General Motors said it came to an agreement with the National Highway Traffic Safety Administration on Friday for failing to report in a timely manner the ignition switch defect that’s resulted in the non-deployment of airbags in more than 2 million Chevrolet Cobalt and other GM models.
As part of this agreement, GM will pay a $35 million fine, the maximum allowed by a federal regulatory agency and representing the single highest civil penalty amount ever paid as a result of a NHTSA investigation of violations stemming from a recall.
Also part of the agreement set forth in a consent order signed with NHTSA, the agency ordered GM to make significant and wide-ranging internal changes to its review of safety-related issues in the United States, and to improve its ability to take into account the possible consequences of potential safety-related defects. GM will also pay additional civil penalties for failing to respond on time to the agency's document demands during NHTSA’s investigation.

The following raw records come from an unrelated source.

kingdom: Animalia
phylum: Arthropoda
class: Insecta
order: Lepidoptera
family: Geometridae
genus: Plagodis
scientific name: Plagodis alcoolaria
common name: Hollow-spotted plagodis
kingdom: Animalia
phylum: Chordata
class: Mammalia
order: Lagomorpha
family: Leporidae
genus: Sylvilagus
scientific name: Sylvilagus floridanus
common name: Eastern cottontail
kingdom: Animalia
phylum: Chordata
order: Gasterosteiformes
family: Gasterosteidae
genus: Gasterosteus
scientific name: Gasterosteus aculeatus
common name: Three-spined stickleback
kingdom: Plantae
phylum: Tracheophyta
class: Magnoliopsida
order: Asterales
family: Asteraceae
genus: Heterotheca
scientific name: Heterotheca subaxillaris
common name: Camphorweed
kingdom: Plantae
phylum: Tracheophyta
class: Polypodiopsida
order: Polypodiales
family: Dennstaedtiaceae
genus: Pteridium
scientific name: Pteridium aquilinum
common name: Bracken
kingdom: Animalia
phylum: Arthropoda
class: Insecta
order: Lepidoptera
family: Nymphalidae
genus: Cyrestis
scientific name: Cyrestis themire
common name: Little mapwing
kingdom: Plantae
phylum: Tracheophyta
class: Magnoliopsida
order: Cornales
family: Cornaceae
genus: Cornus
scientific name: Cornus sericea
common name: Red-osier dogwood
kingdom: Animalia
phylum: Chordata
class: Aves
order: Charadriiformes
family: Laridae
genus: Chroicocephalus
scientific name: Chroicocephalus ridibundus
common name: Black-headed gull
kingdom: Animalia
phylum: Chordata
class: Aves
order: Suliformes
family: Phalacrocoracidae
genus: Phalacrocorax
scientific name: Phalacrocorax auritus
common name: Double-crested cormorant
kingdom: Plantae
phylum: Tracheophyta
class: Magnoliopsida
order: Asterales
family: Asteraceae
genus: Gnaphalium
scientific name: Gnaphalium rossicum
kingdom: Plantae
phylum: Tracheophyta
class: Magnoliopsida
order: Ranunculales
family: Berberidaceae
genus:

“We have learned a great deal from this recall. We will now focus on the goal of becoming an industry leader in safety,” said GM chief executive officer Mary Barra, who faced two intense hearings on Capitol Hill last month. “We will emerge from this situation a stronger company.”
Working with NHTSA, GM said it has already begun reviewing processes and policies to avoid future recalls of this nature.
“We are working hard to improve our ability to identify and respond to safety issues,” said Jeff Boyer, vice president of global vehicle safety, who is assigned to integrate safety policies across the company.
“Among other efforts, GM has created a new group, the global product integrity unit, to innovate our safety oversight,” Boyer continued. “We are encouraging and empowering our employees to raise their hands to address safety concerns through our Speak Up for Safety initiative, and we have set new requirements for our engineers to attain Black Belt certification through Design for Six Sigma.”
Having signed this agreement, GM said it now has its sights set on effectively serving customers and completing the ignition switch recall.
“GM’s ultimate goal is to create an exemplary process and produce the safest cars for our customers — they deserve no less,” Barra said.
Federal law requires all manufacturers to notify NHTSA within five business days of determining that a safety-related defect exists or that a vehicle is not in compliance with federal motor vehicle safety standards and to promptly conduct a recall. GM admits in the consent order that it did not do so.
“Safety is our top priority, and this announcement puts all manufacturers on notice that they will be held accountable if they fail to quickly report and address safety-related defects,” said U.S. Transportation Secretary Foxx. “While we will continue to aggressively monitor GM’s efforts in this case, we also urge Congress to support our Grow America Act, which would increase the penalties we could levy in cases like this from $35 million to $300 million, sending an even stronger message that delays will not be tolerated.”
NHTSA said the action is historic in that the provisions of the Consent Order will be immediately enforceable in federal court if GM does not fully comply. The consent order will hold GM accountable, push the automaker to make needed institutional change, and ensure that replacement parts are produced quickly and recalled vehicles are repaired promptly.
“No excuse, process, or organizational structure will be allowed to stand in the way of any company meeting their obligation to quickly find and fix safety issues in a vehicle,” said NHTSA Acting Administrator David Friedman. “It’s critical to the safety of the driving public that manufacturers promptly report and remedy safety-related defects that have the potential to lead to deaths or injuries on our nation's highways.”
In the consent order, GM agreed to provide NHTSA with full access to the results of GM’s internal investigation into this recall, to take steps to ensure its employees report safety-related concerns to management, and to speed up the process for GM to decide whether to recall vehicles.
The consent order also requires GM to notify NHTSA of changes to its schedule for completing production of repair parts by Oct. 4. GM must also take steps to maximize the number of vehicle owners who bring in their vehicles for repair, including targeted outreach to non-English speakers, maintaining up-to-date information on its website, and engaging with vehicle owners through the media. The consent order requires GM to submit reports and meet with NHTSA so that the agency may monitor the progress of GM’s recall and other actions required by the consent order.
Both in 2007 and again in 2010, NHTSA reviewed data related to the non-deployment of airbags in certain Chevy Cobalt models but each time and determined that it lacked the data necessary to open a formal investigation. However, on Feb. 7, GM announced it would recall certain model vehicles for a defect where the vehicle’s ignition switch may unintentionally move out of the “run” position that could result in the air bag not deploying in the event of a crash.
Officials said GM had failed to advise NHTSA of this defect at the time of the agency’s earlier reviews.
After review and consultation by NHTSA, GM twice expanded the recall to include a total of 2,190,934 vehicles in the United States. The GM recall covers the 2005-2010 Chevrolet Cobalt, 2007-2010 Pontiac G5, 2003-2007 Saturn Ion, 2006-2011 Chevrolet HHR, 2006-2010 Pontiac Solstice and 2007-2010 Saturn Sky vehicles.